The Spotify headquarters in Stockholm. Although subscription-based music services attract fewer users than ad-supported platforms such as YouTube, companies like Spotify pay artists far more to supply their work online | Jonathan Nackstrand/AFP via Getty Images
Commission sides with artists over tech giants in radical reforms
Juncker ‘is completely out of touch with how the internet works,’ said MEP Julia Reda.
STRASBOURG — The European Commission has a daring new plan to unify the Continent’s fragmented broadcasting market and force tech giants to pay musicians, publishers, and performers more for showcasing their creative work.
The once-in-a-generation reform published Wednesday would allow Europeans the option to buy any program that any broadcaster puts online. It would allow artists to negotiate with companies like YouTube or Soundcloud for a greater cut of their profits. And it would bail out publishers by allowing them to press news aggregators such as Google News for compensation.
“Artists and creators are our crown jewels,” President Jean-Claude Juncker said in his State of Union address here. “The creation of content is not a hobby, it is a profession.”
The expansive overhaul of copyright rules, which were last updated in 2001, is considered the most controversial ingredient of the Commission’s plan to create a single market for digital services. The executive branch would give consumers greater access to broadcasters’ online content, so citizens living in Latvia could buy access to Sky’s British broadcast of the English Premier League soccer matches, instead of hoping a Latvian broadcaster bought the rights to show the games.
The proposal is merely the end of the first round in the copyright fight: Now that the reforms have been ushered through the Commission, they will go to Parliament where MEPs will push their national interests.
And the critics were quick to react.
“He is completely out of touch with how the internet works. All this will do is stifle freedom of expression online,” said German MEP Julia Reda, who wrote a report on copyright. “This will hurt European publishers.”
Siada El-Ramly of consultancy EDiMA, which represents internet platforms, was even more pointed: “We’re disappointed on the proposal and it lacks ambition in terms of meeting the needs of the digital age. It focuses on the effective lobbying done by the publishing and music sector.”
The potential cost of lowering digital borders has sent shock waves through the media and entertainment industry. Some fear that by breaking down broadcasting barriers, consumers could shop around Europe for the lowest-priced entertainment, wreaking havoc on long-held business models: Content is typically cheaper in poorer nations.
“We’re concerned about the burden on innovation,” said James Waterworth, vice president of the Computer and Communications Industry Association.
The Commission would also force companies like Google and video-streaming service Vimeo to disclose commercially sensitive details of the contracts they sign with large record labels and recording studios to show their content on platforms. Artists would then, in theory, have more information to strike better deals for their work, and resort to a new dispute-resolution mechanism.
Although subscription-based music services attract fewer users than ad-supported platforms such as YouTube, companies like Spotify pay artists far more to supply their work online. The Commission has described the disparity between two as the “value gap.”
Google has said its “Content ID” system prevents copyrighted material from being illegally uploaded by users. However, critics, including Reda, said the cost of these recognition technologies is prohibitive for startups.
“It is therefore necessary to guarantee that authors and rightsholders receive a fair share of the value that is generated by the use of their works and other subject-matters,” the Commission said in its proposal.
The Commission’s squeeze on internet platforms doesn’t stop there.
The executive arm will also introduce a so-called neighboring right. It would allow news publishers to seek payment from aggregators like Google and Reddit who link to their content. The measure, dubbed a “link tax,” would give journalism the same legal protection that other media sectors already have when their work is shared without permission.
“I want journalists, publishers, authors to be paid fairly for their work, whether it is made in studios or living rooms, whether it is disseminated offline or online, whether it is published via a copying machine or hyperlinked on the web,” Juncker said.
Although it doesn’t require news aggregators to pay more, it will give publishers more leverage and a stronger incentive to negotiate as a bloc.
The Commission also will give scientific researchers the right to process large quantities of data. Some researchers have been reluctant to deploy text and data mining because of fears over copyright violations.
Laurens Cerulus and Joanna Plucinska contributed.

_Exercise directions_
Reproduce without alteration the stretch of the article on the Commission's copyright reform from "The Commission would" through "new dispute-resolution mechanism.".

_Material shown_

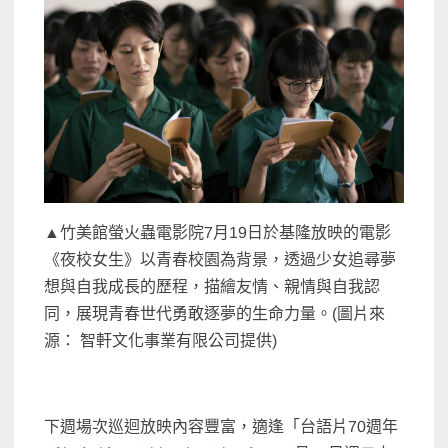
▲竹美館螢火蟲電影院7月19日於基隆放映的電影
《夜校女生》以青春校園為背景，透過少女追尋夢
想與自我成長的歷程，描繪友情、親情與自我認
同，展現青春世代勇敢逐夢的生命力量。(圖片來
源： 智軒文化事業有限公司提供)
下週場次巡迴放映內容豐富，適逢「台語片70週年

_Your solution_
The Commission would also force companies like Google and video-streaming service Vimeo to disclose commercially sensitive details of the contracts they sign with large record labels and recording studios to show their content on platforms. Artists would then, in theory, have more information to strike better deals for their work, and resort to a new dispute-resolution mechanism.